**CONSIGNE 1**
Reproduisez à l'identique les lignes des enregistrements, depuis leur toute première ligne jusqu'à celle qui contient « Administrativa, de 18 de Dezembro de 2024. », ces deux bornes comprises.

**TEXTE DE LECTURE**
Traités et conventions.
Mesdames, Messieurs,
C'est au sein de la Conférence de La Haye de droit international
privé qu'est née l'idée, en janvier 1988,
d'élaborer un instrument juridique international en vue d'encourager la
coopération internationale en matière d'adoption
interétatique.
La prise de conscience de la nécessité d'élaborer un texte
adapté est liée à l'
augmentation
récente
du nombre d'enfants adoptés en vertu de procédures
transfrontières
. La France est tout particulièrement
concernée. En effet, le désir d'enfant est, dans notre pays,
fréquemment contrarié par la stérilité liée
à l'élévation de l'âge à la première
maternité. Par ailleurs, peu d'enfants sont abandonnés et
adoptables en France. De 1 000 enfants environ en 1979, le nombre d'enfants
étrangers adoptés par des Français est, en effet,
passé à 3 600 environ en 1996, le nombre de pays d'origine des
enfants étant désormais supérieur à 65 (10 en
1980).

**CONSIGNE 2**
Rédigez la suite du texte consacré à l'adoption internationale, en reprenant immédiatement après sa dernière phrase.

**DONNÉES BRUTES**

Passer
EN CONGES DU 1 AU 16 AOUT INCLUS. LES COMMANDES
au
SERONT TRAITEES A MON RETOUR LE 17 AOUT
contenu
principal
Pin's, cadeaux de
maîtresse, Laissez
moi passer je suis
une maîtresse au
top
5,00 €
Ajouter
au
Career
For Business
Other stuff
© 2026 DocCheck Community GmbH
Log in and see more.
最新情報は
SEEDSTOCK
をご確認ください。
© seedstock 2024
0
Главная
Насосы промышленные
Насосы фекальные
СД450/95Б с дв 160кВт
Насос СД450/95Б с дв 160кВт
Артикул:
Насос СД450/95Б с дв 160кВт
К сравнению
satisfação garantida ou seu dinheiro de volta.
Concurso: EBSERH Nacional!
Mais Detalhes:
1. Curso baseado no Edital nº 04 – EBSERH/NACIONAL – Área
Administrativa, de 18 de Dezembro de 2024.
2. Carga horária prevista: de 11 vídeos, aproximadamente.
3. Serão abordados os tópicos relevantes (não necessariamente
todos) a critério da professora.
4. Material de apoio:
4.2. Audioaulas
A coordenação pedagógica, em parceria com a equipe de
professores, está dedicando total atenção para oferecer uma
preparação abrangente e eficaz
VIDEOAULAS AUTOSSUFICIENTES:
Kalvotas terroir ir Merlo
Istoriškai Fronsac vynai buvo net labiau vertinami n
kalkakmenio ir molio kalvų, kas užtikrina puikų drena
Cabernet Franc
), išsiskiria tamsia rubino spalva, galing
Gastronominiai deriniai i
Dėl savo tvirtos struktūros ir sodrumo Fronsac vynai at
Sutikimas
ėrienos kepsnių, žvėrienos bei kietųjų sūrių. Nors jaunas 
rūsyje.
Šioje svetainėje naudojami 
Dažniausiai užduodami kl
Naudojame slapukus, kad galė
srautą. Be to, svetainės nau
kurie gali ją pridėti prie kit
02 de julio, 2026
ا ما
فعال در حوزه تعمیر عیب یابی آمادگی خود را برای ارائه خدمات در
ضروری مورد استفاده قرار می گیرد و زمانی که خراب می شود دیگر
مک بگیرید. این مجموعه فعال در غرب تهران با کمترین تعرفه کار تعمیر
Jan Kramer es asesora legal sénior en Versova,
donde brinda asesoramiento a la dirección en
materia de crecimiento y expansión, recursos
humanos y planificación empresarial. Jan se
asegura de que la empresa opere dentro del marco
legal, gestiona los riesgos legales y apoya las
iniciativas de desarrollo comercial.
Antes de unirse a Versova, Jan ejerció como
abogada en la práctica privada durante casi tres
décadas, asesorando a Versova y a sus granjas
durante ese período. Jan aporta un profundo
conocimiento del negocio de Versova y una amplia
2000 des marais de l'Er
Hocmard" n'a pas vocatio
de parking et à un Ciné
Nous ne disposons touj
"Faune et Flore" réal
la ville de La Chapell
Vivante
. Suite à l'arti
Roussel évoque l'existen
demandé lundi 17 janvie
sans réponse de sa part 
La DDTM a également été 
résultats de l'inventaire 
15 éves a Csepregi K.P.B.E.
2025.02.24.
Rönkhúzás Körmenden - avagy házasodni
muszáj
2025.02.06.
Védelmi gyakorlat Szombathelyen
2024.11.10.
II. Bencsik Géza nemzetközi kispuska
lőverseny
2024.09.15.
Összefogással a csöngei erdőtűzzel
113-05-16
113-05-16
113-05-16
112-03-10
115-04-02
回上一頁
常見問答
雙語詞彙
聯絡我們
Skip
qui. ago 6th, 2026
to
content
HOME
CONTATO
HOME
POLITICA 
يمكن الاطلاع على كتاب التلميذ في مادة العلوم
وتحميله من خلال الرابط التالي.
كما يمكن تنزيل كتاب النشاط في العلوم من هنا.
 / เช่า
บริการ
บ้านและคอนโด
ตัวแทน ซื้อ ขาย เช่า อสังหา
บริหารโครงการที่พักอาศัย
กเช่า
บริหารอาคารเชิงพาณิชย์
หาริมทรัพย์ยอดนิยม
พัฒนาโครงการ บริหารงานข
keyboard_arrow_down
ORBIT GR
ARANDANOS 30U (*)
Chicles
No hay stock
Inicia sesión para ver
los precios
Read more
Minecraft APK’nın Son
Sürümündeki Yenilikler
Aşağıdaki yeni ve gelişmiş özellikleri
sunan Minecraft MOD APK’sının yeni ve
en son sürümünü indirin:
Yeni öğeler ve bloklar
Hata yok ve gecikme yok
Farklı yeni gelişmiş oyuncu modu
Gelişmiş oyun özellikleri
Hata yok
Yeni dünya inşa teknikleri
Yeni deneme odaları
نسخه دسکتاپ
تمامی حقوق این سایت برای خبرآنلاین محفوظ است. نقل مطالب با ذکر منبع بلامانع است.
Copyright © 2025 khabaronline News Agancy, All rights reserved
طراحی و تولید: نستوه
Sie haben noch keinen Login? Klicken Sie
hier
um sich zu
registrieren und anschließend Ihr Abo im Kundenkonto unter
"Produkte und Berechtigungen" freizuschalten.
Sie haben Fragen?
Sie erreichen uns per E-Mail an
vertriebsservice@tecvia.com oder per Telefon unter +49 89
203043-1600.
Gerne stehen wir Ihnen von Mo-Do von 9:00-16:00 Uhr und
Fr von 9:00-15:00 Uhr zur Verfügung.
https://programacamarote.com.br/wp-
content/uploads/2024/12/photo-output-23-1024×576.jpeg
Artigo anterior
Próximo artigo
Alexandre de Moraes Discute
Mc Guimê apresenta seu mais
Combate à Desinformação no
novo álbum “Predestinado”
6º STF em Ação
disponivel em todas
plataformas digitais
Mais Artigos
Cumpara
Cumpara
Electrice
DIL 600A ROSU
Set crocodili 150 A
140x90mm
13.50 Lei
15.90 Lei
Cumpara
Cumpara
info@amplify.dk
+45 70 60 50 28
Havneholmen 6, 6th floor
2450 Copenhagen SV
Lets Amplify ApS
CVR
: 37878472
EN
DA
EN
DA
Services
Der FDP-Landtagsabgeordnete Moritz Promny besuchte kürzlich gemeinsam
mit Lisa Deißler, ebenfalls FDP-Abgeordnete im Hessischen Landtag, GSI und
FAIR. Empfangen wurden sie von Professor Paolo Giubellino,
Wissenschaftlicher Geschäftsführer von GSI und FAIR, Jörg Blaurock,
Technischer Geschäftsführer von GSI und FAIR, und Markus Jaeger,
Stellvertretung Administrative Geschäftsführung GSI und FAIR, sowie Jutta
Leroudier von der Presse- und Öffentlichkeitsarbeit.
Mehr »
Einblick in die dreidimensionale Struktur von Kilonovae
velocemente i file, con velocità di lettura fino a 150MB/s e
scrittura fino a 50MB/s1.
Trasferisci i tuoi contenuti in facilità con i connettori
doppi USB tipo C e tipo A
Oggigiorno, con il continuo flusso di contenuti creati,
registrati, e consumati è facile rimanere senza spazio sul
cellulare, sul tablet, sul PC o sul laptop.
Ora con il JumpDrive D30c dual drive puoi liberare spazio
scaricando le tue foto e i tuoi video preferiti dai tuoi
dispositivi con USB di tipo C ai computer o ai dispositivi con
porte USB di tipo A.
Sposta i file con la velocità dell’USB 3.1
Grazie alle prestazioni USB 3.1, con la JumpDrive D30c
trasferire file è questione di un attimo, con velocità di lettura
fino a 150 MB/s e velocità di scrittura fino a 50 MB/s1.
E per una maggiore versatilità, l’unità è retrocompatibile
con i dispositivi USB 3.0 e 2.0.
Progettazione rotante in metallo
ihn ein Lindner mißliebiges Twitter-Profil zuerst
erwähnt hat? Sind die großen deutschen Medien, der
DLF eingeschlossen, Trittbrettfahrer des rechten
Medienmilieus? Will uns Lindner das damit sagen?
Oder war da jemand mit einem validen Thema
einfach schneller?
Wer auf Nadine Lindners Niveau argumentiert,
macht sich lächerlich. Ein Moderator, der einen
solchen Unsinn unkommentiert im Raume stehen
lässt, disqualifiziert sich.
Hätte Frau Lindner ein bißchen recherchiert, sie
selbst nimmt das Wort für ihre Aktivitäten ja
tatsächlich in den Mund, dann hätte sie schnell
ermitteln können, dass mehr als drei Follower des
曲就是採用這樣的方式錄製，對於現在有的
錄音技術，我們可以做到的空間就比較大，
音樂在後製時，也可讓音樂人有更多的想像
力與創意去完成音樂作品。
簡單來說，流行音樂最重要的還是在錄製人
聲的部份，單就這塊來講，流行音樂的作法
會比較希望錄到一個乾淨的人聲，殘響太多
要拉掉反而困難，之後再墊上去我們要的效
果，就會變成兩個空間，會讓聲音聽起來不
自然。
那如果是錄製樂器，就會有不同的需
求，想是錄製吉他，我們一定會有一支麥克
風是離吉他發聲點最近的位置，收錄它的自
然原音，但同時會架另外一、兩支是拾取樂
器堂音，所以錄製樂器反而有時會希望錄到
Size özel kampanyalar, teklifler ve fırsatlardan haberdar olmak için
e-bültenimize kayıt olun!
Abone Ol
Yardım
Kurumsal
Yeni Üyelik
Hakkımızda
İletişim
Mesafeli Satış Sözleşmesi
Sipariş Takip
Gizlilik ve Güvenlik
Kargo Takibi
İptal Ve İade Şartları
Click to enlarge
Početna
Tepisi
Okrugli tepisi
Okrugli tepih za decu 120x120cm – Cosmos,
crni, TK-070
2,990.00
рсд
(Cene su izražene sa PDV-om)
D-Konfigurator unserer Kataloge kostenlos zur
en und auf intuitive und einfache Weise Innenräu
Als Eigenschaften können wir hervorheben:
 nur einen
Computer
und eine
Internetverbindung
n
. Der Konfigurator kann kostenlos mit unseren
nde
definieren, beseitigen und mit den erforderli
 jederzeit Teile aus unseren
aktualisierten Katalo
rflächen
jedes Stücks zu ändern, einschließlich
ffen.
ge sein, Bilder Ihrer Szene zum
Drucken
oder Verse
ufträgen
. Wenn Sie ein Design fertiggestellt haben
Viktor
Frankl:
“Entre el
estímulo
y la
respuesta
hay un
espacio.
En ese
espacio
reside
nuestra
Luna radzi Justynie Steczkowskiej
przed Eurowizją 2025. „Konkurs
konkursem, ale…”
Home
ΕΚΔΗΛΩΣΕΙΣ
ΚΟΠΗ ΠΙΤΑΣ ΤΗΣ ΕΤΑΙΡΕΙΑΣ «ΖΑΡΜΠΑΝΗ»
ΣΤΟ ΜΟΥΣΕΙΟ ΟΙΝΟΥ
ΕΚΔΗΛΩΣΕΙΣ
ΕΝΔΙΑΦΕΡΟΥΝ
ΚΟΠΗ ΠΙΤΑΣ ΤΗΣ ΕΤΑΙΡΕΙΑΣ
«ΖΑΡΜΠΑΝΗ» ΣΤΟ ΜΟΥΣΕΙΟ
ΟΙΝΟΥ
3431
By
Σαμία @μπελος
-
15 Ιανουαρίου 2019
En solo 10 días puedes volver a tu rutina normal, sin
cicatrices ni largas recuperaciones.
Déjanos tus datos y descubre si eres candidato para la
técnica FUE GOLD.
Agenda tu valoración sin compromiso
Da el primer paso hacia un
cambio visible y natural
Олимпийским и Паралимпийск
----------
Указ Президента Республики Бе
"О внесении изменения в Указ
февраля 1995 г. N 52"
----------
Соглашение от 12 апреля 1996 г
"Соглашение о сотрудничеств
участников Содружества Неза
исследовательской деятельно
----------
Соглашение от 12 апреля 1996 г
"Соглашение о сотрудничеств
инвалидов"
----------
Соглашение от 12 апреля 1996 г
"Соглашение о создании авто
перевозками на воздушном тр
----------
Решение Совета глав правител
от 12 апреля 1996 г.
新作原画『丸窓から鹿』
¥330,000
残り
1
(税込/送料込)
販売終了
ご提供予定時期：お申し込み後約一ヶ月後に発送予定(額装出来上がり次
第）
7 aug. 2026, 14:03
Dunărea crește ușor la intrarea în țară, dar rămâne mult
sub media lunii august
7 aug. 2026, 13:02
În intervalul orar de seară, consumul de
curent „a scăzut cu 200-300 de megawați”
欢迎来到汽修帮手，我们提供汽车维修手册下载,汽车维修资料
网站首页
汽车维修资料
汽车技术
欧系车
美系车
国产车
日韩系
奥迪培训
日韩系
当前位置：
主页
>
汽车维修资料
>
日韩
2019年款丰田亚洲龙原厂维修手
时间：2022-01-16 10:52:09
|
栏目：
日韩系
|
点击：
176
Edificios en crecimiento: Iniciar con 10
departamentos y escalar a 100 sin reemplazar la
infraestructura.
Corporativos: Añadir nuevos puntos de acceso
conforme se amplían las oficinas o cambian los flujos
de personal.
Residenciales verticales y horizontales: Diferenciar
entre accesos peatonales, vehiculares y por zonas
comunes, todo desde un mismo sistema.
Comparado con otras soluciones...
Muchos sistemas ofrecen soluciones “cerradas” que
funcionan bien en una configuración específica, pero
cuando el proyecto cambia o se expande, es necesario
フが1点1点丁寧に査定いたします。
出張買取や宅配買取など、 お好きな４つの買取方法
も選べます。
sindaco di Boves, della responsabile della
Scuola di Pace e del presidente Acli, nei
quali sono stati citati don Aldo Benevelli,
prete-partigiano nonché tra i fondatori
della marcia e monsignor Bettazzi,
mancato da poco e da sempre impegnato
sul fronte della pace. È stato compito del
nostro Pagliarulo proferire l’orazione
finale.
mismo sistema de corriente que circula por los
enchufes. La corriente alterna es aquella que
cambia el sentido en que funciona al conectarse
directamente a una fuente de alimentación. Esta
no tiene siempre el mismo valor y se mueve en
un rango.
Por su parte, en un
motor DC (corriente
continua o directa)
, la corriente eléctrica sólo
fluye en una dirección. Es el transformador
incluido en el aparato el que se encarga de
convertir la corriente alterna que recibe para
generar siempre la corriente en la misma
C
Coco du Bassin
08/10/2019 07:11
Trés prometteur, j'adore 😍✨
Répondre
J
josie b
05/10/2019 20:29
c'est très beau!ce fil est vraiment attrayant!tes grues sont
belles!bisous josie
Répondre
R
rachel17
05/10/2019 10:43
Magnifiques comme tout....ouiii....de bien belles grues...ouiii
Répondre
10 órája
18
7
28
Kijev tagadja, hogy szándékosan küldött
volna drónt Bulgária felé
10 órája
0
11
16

**ZONE DE RÉPONSE 1**
Passer
EN CONGES DU 1 AU 16 AOUT INCLUS. LES COMMANDES
au
SERONT TRAITEES A MON RETOUR LE 17 AOUT
contenu
principal
Pin's, cadeaux de
maîtresse, Laissez
moi passer je suis
une maîtresse au
top
5,00 €
Ajouter
au
Career
For Business
Other stuff
© 2026 DocCheck Community GmbH
Log in and see more.
最新情報は
SEEDSTOCK
をご確認ください。
© seedstock 2024
0
Главная
Насосы промышленные
Насосы фекальные
СД450/95Б с дв 160кВт
Насос СД450/95Б с дв 160кВт
Артикул:
Насос СД450/95Б с дв 160кВт
К сравнению
satisfação garantida ou seu dinheiro de volta.
Concurso: EBSERH Nacional!
Mais Detalhes:
1. Curso baseado no Edital nº 04 – EBSERH/NACIONAL – Área
Administrativa, de 18 de Dezembro de 2024.

**ZONE DE RÉPONSE 2**
L'adoption internationale est donc devenue un
phénomène
mondial
, caractérisé par le déplacement d'enfants sur
de très longues distances, et par l'intégration des enfants
adoptés à un
environnement culturel souvent très
différent de leur milieu d'origine
. Il s'agit, dans la plupart des
cas, d'enfants originaires de pays défavorisés accueillis par des
familles résidant dans des pays dits riches.
L'existence de problèmes humains indiscutables découlant de ces
pratiques, joints à des difficultés juridiques nombreuses, a
conduit à constater l'insuffisance des instruments internationaux
élaborés à une époque où l'adoption
internationale ne connaissait pas la même ampleur qu'aujourd'hui, et
à engager une
nouvelle approche multilatérale du
phénomène.
Les négociations entreprises au sein de la Conférence de La Haye
ont, dès le départ, associé des pays qui n'appartenaient
pas à cette conférence mais dont sont originaires de nombreux
enfants adoptés par des parents étrangers, de même que des
organisations intergouvernementales engagées dans les procédures
de l'adoption internationale (Service social international, Association
internationale de droit de la famille, ONU, Haut commissariat des Nations unies
pour les réfugiés, Fédération internationale Terre
des Hommes, Défense des enfants-International ...).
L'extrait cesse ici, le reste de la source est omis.